Spirit Airlines is the latest business to go under in response to external pressures on the global economy.
The airline, which has been operating for the last 34 years, has been forced to shut down operations due to rising jet fuel costs - leaving 15,000 members of staff laid off.
Spirit Airlines ceased operations on Saturday 2 May with immediate effect, following the collapse of rescue negotiations with the Trump administration. The airline had been seeking a $500 million (£368 milllion) US Government bailout to avoid closure, but the discussions broke down, leaving the airline with no feasible path forward.

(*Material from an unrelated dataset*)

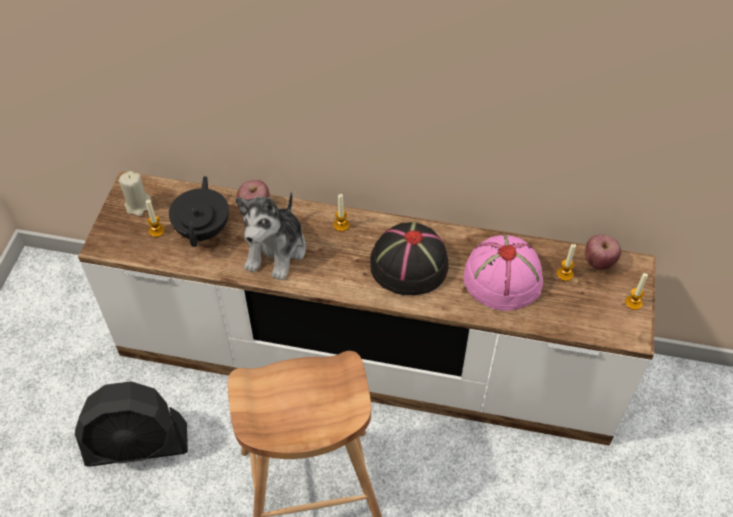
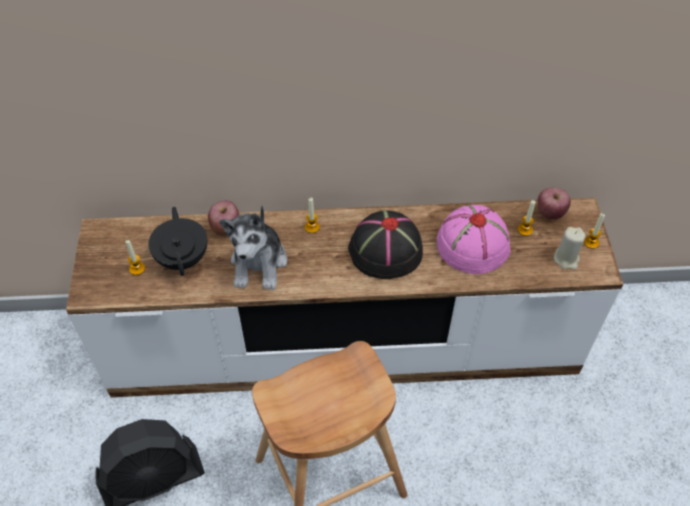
camera: 15 degrees left, 0 degrees up
(138, 205) = (111, 248): beige candle -> beige candle (566, 259)

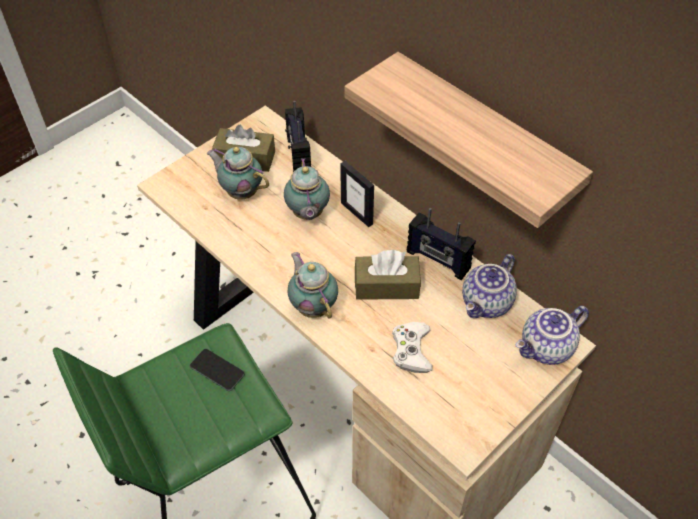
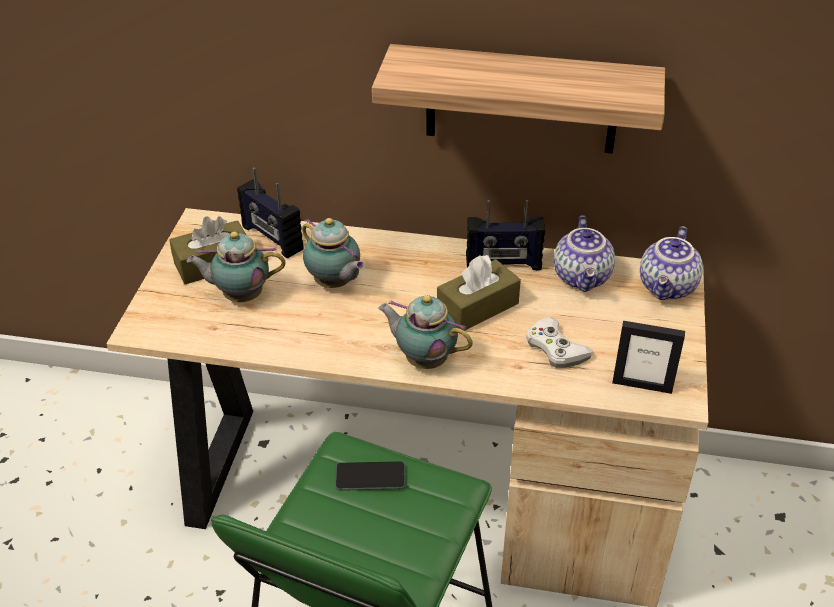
camera: 35 degrees left, 10 degrees down
(357, 213) = (385, 260): picture frame -> picture frame (642, 385)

In a statement posted on their website, Spirit expressed "great disappointment" while confirming it had began "an orderly wind-down of our operations, effective immediately". The airlines sudden announcement revealed that all of their flights had been cancelled, with customer service no longer available. Some passengers arrived for their flight on Saturday only to find out they weren’t going to depart, while workers learned overnight that they were out of jobs.
The collapse comes as rising jet fuel prices, a consequence of the US-Israel military campaign in Iran, delivered a fatal blow to the airline which was already fighting for survival. Spirit had been working through its second bankruptcy filing in recent years when the conflict commenced, sending aviation fuel costs soaring upward. Spirit has struggled financially since the COVID-19 pandemic, affected by rising operating costs and growing debt. By the time it filed for Chapter 11 protection in November 2024, Spirit had lost more than $2.5 billion since the start of 2020. The budget carrier sought bankruptcy protection again in August 2025, when it reported having $8.1 billion in debts and $8.6 billion in assets, according to court filings.
Since US and Israeli strikes commenced at the end of February, jet fuel prices have doubled, with fuel expenses representing up to 40 per cent of airline operating costs. Spirit Airlines had been attempting to restructure during bankruptcy proceedings, reducing their fleet size and cutting back on routes, but the sudden fuel crisis proved too difficult to overcome.